According to the latest PISA results and a study conducted by the European Commission, there’s roughly one computer per five Finnish students in schools. In the U.S., that ratio is almost one to one (but the breakdown across individual rural, urban, and suburban districts depends on a district’s financial resources). At grade eight, Finnish students’ reported use of school computers is the lowest in the European Union, with only 27 percent saying they use computers at least once a week. That said, Finland is also due for a new set of education standards, and part of that effort means likely boosting the role of technology in the classroom. Perhaps ironically, Finland hopes to become more economically competitive, pinning hopes on its students to become future technological innovators.
Teacher performance laws, across the country
An increasing number of states are mandating that teacher performance be considered in employment decisions, including tenure and layoffs, according to a 50-state policy review of teacher-tenure laws by the Education Commission of the States.

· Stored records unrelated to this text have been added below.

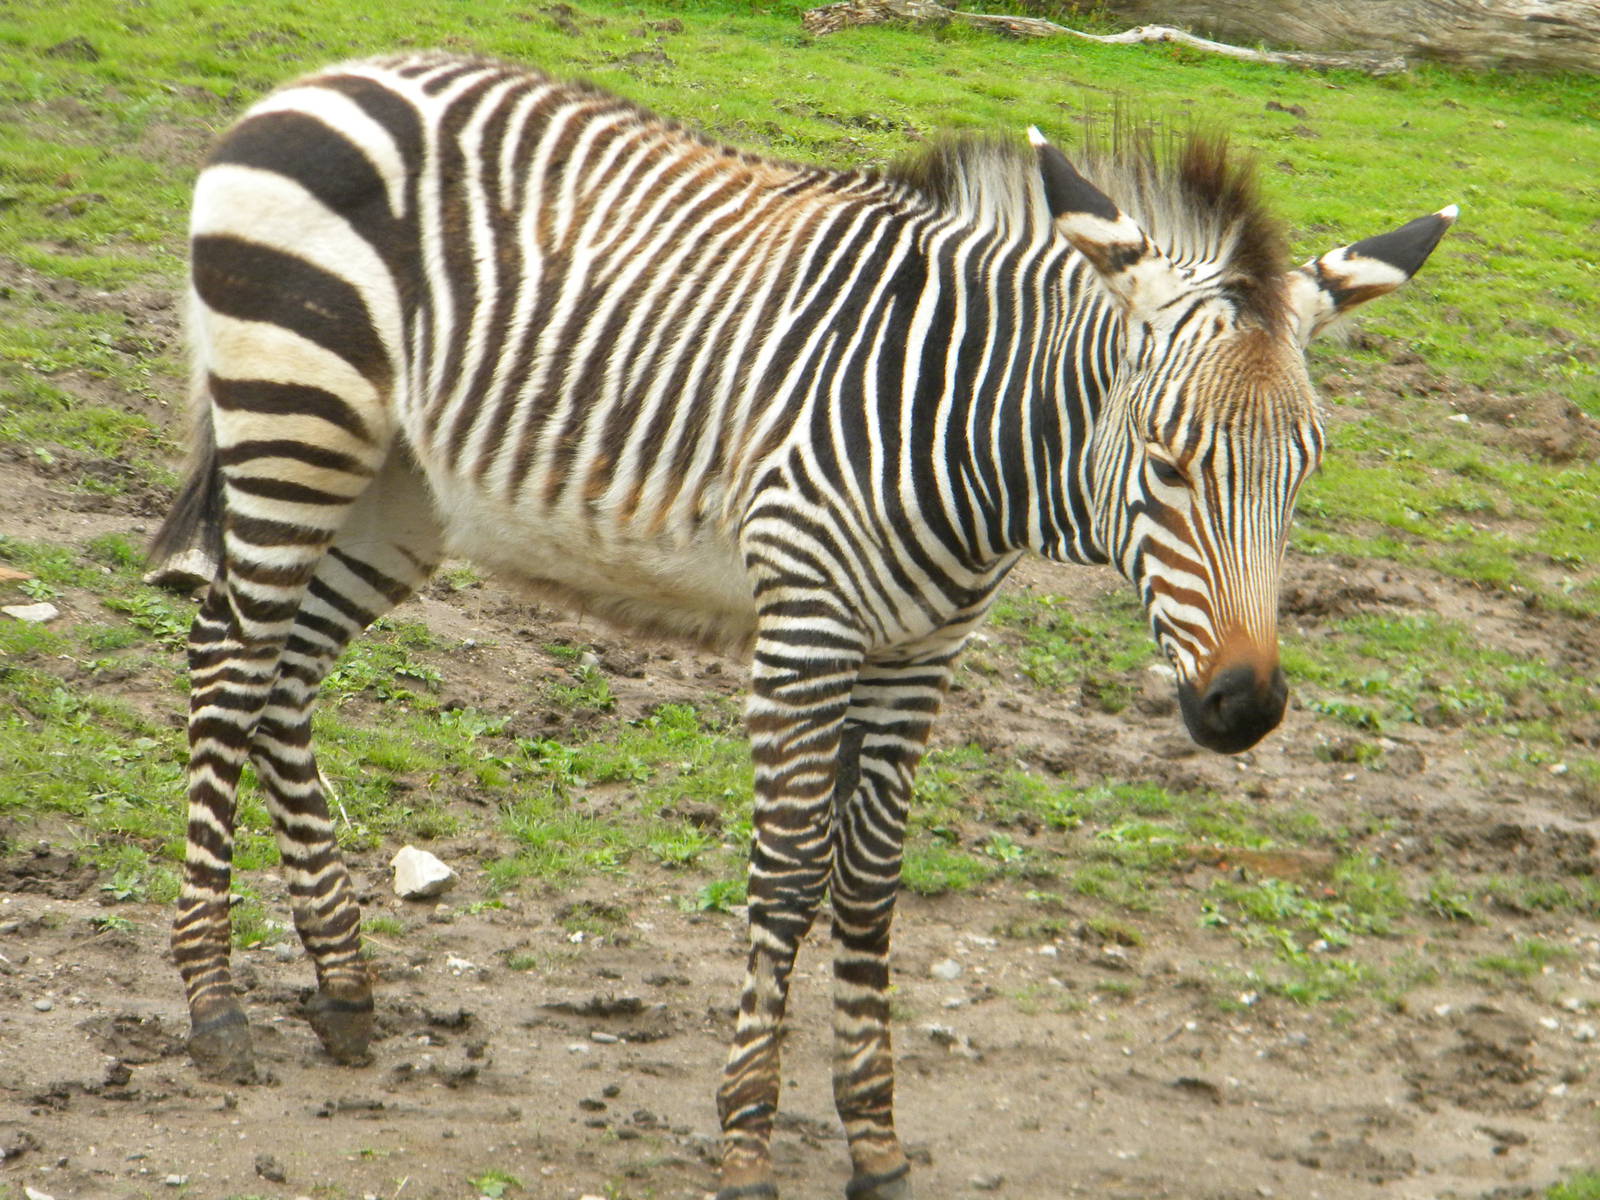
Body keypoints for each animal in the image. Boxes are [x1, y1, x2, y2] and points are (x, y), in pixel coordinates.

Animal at [148, 52, 1454, 1199]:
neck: (964, 426)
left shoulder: (920, 655)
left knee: (283, 681)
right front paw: (745, 1142)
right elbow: (783, 880)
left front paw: (875, 1143)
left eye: (1304, 472)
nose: (1243, 709)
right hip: (297, 420)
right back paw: (214, 1003)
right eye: (1167, 464)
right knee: (228, 665)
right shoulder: (810, 627)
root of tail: (325, 76)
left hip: (398, 481)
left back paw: (343, 989)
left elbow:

Three states — Florida, Kansas, and North Carolina — have attempted to eliminate tenure or are phasing it out. Florida and Idaho fit this category in 2011, but Idaho voters have since repealed that state’s law eliminating tenure. Sixteen states require the results of teacher performance evaluations be used in decisions about tenure or non-probationary status, versus 10 in 2011. Seven states have laws returning tenured or non-probationary teachers to probationary status if they receive ineffective ratings. Arizona and Louisiana have joined this group since 2011, and Colorado, Idaho, Indiana, Nevada, and Tennessee already had such laws. Eleven states require districts to consider performance in deciding which teachers to lay off when declining enrollments or economic factors necessitate reductions in force. Georgia, Louisiana, and Maine are the most recent states making performance a primary consideration.
In addition, Washington added this requirement in law effective 2015-16. Ten states explicitly prohibit the use of tenure or seniority as a primary factor in making lay-off decisions: Arizona, Florida, Georgia, Idaho, Michigan, Nevada, New Hampshire, Ohio, Utah, and Virginia. In 2012, only five states had such prohibitions in law.
“Using test scores to evaluate teachers will create more problems than it will solve. Excellent teachers will be erroneously labeled as incompetent, while poor teachers may get a pass. Students will not benefit.”